Blockchain can be used alongside existing customer and data management systems, and has the ability to bring in data from other participants of a supply chain that a company may not otherwise have access to. For example, the use of blockchain includes time-stamped data showing the course of the manufacturing and delivery process both up and down the supply chain (e.g., the time of receipt of purchase orders to the time goods are loaded on the truck for delivery). Blockchain accordingly not only aids in supply chain mapping; it can also provide the ultimate customer with information relating to companies that the customer may not be in direct contact with.

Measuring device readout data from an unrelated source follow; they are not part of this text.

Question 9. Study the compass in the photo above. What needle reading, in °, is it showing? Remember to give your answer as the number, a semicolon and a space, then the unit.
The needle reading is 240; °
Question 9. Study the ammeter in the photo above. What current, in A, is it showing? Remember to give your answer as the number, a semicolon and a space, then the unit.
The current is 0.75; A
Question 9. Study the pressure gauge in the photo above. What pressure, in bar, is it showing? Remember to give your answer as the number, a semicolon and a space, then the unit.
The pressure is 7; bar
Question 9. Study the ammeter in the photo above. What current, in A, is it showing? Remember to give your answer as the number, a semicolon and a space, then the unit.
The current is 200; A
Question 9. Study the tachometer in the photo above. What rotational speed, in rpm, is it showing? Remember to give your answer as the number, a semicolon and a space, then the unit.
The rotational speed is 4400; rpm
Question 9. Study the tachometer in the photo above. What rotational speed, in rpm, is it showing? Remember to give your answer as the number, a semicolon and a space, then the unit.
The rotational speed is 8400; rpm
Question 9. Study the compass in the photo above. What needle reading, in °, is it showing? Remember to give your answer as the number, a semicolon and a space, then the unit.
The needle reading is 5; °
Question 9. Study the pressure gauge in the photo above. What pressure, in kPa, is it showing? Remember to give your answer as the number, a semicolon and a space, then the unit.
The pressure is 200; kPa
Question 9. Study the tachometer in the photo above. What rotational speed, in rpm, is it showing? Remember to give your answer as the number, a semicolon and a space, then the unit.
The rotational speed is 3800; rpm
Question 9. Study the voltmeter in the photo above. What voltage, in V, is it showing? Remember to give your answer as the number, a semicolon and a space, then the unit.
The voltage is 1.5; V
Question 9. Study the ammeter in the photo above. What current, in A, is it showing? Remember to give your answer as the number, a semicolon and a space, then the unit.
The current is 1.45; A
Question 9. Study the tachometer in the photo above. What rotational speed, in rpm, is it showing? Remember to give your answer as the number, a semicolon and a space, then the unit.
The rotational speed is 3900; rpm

In addition, blockchain data has immutable and decentralized properties, meaning the data provided by blockchain can be trusted because it is confirmed by a network of inputs rather than just relying on a single source that may lead to inaccuracies.

As a company looks for innovative ways to streamline supply chain mapping in the future, blockchain could be very useful and give quicker and more reliable visibility into where and how a company’s products are being sourced. However, until there is a universal implementation of blockchain for tracing, there is no substitute for working through a comprehensive mapping strategy.

The bottom line on supply chain mapping

Supply chain mapping not only permits a company to achieve better visibility into where its products and inputs are coming from, but also helps it understand whether its supply chain is working efficiently. This will position the company to effectively navigate current challenges and prepare for future disruptions.